Looking at Experimental Data
Friday, September 28th, 2007Today I've spent a good deal of time working with a trader and a little app I wrote for their desk to pull some data from a service in a format that they can read into their applications. It's the kind of thing that I'll put a day or so into and they'll use it for a long time without modification simply because it's a data access component to them. No problem - in theory.
Yesterday, I worked on the socket communications for the clients of my market data server to change the way packets of data were read back from the server into the client's space. Rather than read a 2kB packet and then process it, I changed the code to read everything that was available at the socket, if anything was available. This meant that if we were receiving a 50kB message, we didn't read it in 25 chunks, we read it in one large chunk and then processed that. This made the processing of the data much faster because we didn't re-scan the first 2kB 25 times - we scanned it once. Now a 59kB packet is one thing, but some packets will be 1MB or more. Now we're talking significant savings in time.

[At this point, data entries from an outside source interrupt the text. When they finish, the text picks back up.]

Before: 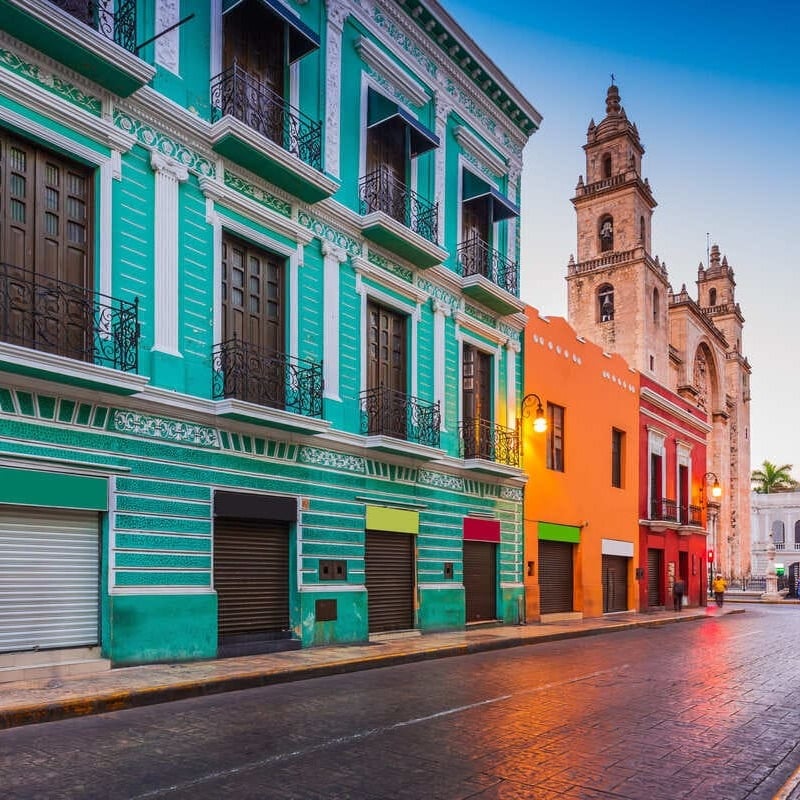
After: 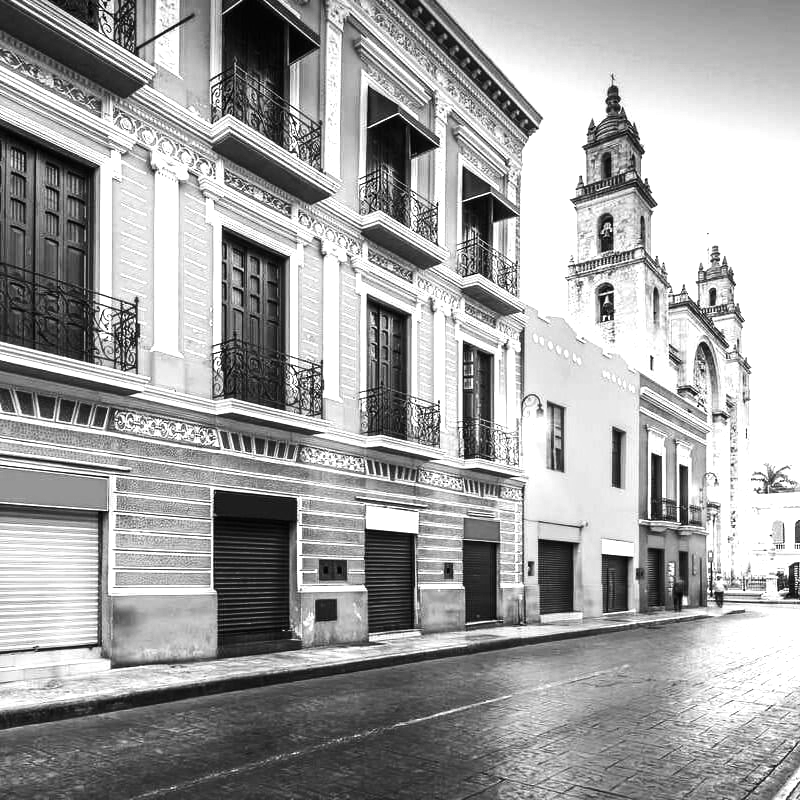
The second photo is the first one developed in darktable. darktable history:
monochrome: on, module defaults
tone equalizer: -8 EV -1.08 EV, -7 EV -1.01 EV, -6 EV -0.867 EV, -5 EV -0.578 EV, -3 EV 0.578 EV, -2 EV 0.867 EV, -1 EV 1.01 EV, +0 EV 1.08 EV, edges refinement/feathering 500, mask exposure compensation -1.57 EV, preserve details no
exposure: black level correction 0, exposure 0.5 EV, compensate highlight preservation false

Well... today I had to deal with someone that was not convinced that this was faster. In fact, they were convinced that it was slower. Given that they don't know the code, and only see that something has changed, I can understand their need for some kind of assurance that things have changed for the better. So what I did was to run two sets of trials: old versus new, five runs each, same data set to see what we'd get. Ideally, this will be a large enough sample set to be able to factor out the small (or large) variations in the access speed, network traffic, and other variables that you run into on large computer networked applications.
What I found out was that the time to gather the data from the source was somewhat variable, but the time it took to process the data once I had it was pretty controllable. The old way had times for this experiment from 43.2 to 43.7 sec - a pretty nice grouping, and the new way had times from 6.5 to 7.0 sec - again, a nice grouping. While the access times to get the data were much more variable, I made sure to include the access time as well as the processing time so that we could easily see where the time was spent.
Having spent more than a little time with experimental evidence myself, this was a nice sample size, and the breakout of the data made it clear where the variation was, and wasn't. Unfortunately, for this person, the data didn't say the same thing. They didn't see anything like that in the data. They saw the variation in the total time and said "See, the new is slower than the old here, so your changes hurt the system." When I tried to explain that if you looked at the breakout of the times, it was clear that the difference was the time spent in getting the data from the source (not in my control) and the processing time was nearly constant. But there was no convincing them.
For several hours I fought through this - more trials, asking what would convince them, etc. All the while, I'm thinking that these folks are extremely arrogant. It was only after I stepped back for a bit and looked at what they were saying that it hit me - they aren't arrogant, they're just horrible scientists.
Since their background is advanced degrees in science, I made the poor assumption that they actually were decent at reading experimental data and figuring out what the data is saying to them. After all, the job they have deals with experimental data every single day - it's called prices. Stochastic processes abound in this field, and it should have been second nature to these folks to read experimental data, but it's not. So me sense of frustration with their arrogance quickly turned into sadness about their lack of fundamental skills in this area of their work. Sad but true, I can't imagine trusting them with a dime of my money if they can't read experimental data like this.
As is so often the case, we carry in expectations to relationships that are sometimes far below the mark, and sometimes far above. It's all about really getting to know where the other folks are coming from and where their skills and weaknesses are. Now that I've properly calibrated myself to these folks, it'll be much easier to deal with them in the future.